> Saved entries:
○ ○ ○ ○ ○ ○ ○

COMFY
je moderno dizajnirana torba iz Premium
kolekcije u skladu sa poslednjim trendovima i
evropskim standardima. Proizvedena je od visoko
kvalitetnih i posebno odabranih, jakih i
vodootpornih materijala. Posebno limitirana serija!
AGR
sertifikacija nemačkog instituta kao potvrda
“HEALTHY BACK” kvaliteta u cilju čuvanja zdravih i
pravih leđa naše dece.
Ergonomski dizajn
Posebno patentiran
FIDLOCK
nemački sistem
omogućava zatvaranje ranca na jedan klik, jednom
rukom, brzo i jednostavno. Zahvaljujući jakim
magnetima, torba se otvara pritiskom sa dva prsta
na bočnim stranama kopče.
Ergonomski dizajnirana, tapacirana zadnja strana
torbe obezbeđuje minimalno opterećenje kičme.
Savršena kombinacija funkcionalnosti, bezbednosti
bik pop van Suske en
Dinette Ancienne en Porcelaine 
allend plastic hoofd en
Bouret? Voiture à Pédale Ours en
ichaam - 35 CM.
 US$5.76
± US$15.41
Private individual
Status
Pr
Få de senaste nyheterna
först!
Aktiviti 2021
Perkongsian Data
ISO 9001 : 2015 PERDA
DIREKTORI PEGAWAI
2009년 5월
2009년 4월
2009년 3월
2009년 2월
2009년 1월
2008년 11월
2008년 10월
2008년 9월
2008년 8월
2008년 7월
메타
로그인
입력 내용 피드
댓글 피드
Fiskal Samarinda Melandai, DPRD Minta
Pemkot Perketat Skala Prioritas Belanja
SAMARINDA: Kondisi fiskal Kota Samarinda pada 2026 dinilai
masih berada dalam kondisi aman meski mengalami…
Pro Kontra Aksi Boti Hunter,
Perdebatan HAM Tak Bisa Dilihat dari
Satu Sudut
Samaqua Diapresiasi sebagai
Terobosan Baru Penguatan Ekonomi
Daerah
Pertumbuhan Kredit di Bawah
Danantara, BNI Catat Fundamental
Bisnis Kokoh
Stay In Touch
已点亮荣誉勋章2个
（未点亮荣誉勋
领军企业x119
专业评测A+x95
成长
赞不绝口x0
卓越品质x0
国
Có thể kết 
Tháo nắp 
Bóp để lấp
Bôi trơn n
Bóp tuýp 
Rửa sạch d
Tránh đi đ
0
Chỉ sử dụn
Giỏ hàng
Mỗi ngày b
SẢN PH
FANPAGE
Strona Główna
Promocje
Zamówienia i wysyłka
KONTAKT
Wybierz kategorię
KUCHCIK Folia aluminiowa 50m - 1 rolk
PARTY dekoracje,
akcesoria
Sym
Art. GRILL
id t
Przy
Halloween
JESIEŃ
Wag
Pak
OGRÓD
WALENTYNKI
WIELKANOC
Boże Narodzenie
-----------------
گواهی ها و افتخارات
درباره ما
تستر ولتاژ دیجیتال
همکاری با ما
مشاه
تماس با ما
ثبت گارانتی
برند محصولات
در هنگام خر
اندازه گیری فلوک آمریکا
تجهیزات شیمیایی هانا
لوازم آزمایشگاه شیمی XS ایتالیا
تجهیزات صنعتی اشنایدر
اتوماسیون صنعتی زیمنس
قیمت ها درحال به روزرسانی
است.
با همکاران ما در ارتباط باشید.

○ ○ ○ ○ ○ ○ ○

> Required action:
Scan the records above for the string "dizajnirana", then select every line that holds it.

> Answer for the task:
je moderno dizajnirana torba iz Premium
Ergonomski dizajnirana, tapacirana zadnja strana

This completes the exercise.